We thank Hayes and Jauhar for blogging about our recently published systematic review about withdrawal from antidepressants thereby keeping the spotlight on a vitally important issue impacting millions of people around the world.
After decades of silence and minimisation any discussion that maintains public attention is invaluable.
We now invite them to do what is customary in any serious academic debate and submit their blog critique to the journal in which we published, Addictive Behaviors. This way their critique can be properly peer-reviewed, and we can respond to each of their points in the appropriate place and manner, especially because we take serious issue with many of the arguments they raise.
While we disagree with many of their arguments, we do accept, as we did in the review, that some of the 24 studies reviewed had important limitations, as did our best efforts to integrate studies using such varied methodologies.
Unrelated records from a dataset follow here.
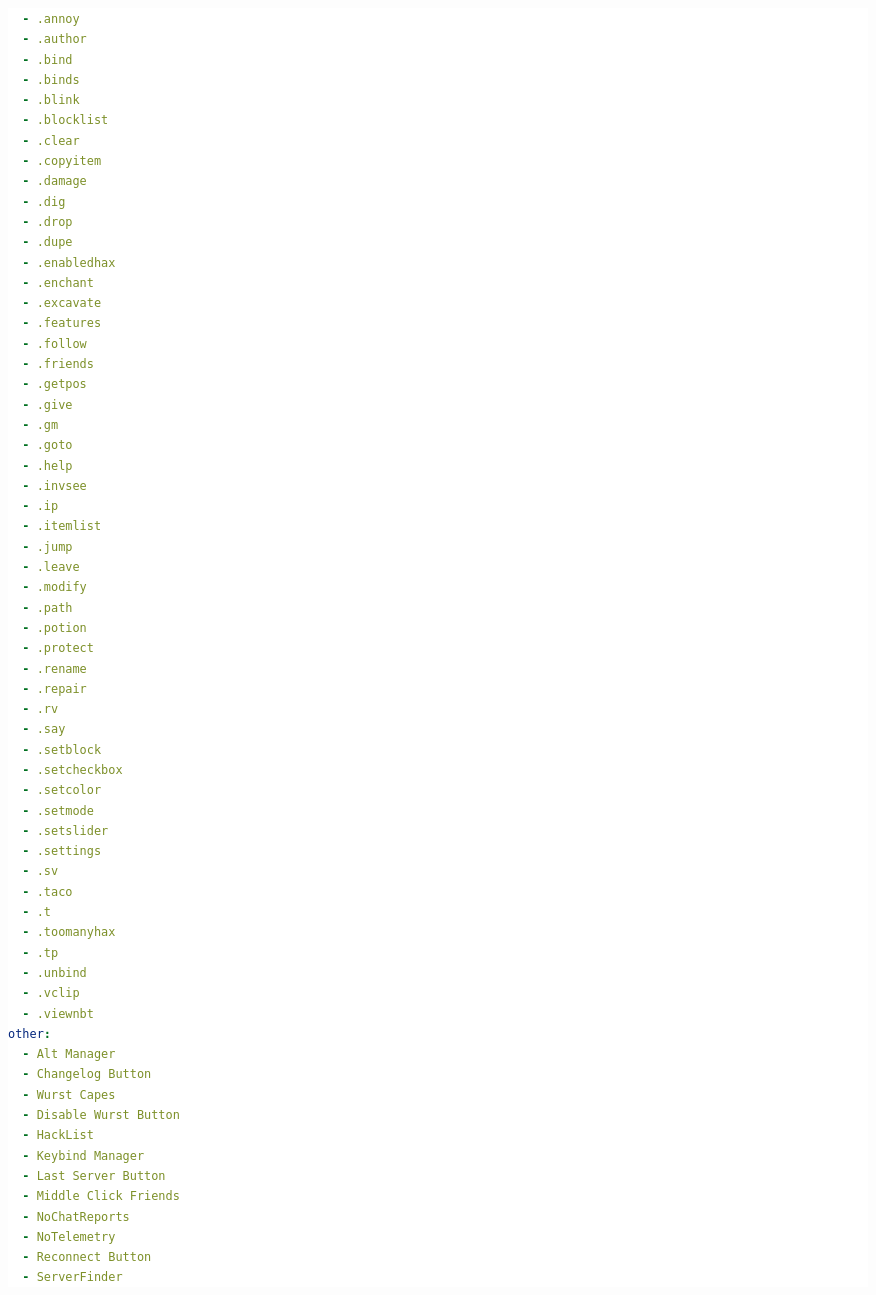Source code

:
 ```yaml
  - .annoy
  - .author
  - .bind
  - .binds
  - .blink
  - .blocklist
  - .clear
  - .copyitem
  - .damage
  - .dig
  - .drop
  - .dupe
  - .enabledhax
  - .enchant
  - .excavate
  - .features
  - .follow
  - .friends
  - .getpos
  - .give
  - .gm
  - .goto
  - .help
  - .invsee
  - .ip
  - .itemlist
  - .jump
  - .leave
  - .modify
  - .path
  - .potion
  - .protect
  - .rename
  - .repair
  - .rv
  - .say
  - .setblock
  - .setcheckbox
  - .setcolor
  - .setmode
  - .setslider
  - .settings
  - .sv
  - .taco
  - .t
  - .toomanyhax
  - .tp
  - .unbind
  - .vclip
  - .viewnbt
other:
  - Alt Manager
  - Changelog Button
  - Wurst Capes
  - Disable Wurst Button
  - HackList
  - Keybind Manager
  - Last Server Button
  - Middle Click Friends
  - NoChatReports
  - NoTelemetry
  - Reconnect Button
  - ServerFinder
```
The fact that there was not more and better research for us to review speaks volumes about whether the prescribing professions have taken the issues seriously. In particular, many of RCT studies employed treatment durations and follow-up protocols that may significantly underestimate withdrawal incidence and duration.
Hayes and Jauhar seem particularly concerned about whether our inclusion of surveys may have biased our estimates that 56% experience withdrawal symptoms when coming off and 46% of those describe them as severe.
We readily concede, as we did in the review, that our estimates are indeed estimates, based on the best available evidence. They may be off by 5% or even perhaps as much as 10%, lower or higher.
Nevertheless, even the most conservative estimate of 46% experiencing withdrawal, and 36% of those at the severe level, would represent a public health issue of significant proportions.
While waiting for the prescribing professions to conduct better studies we hope that all concerned, including those guilty of denial and minimisation in the past, can now work together to acknowledge what thousands of people with direct experience have been trying to tell their doctors for years, to provide full information to people contemplating starting antidepressants, and to lobby for support for the millions trying to withdraw from them.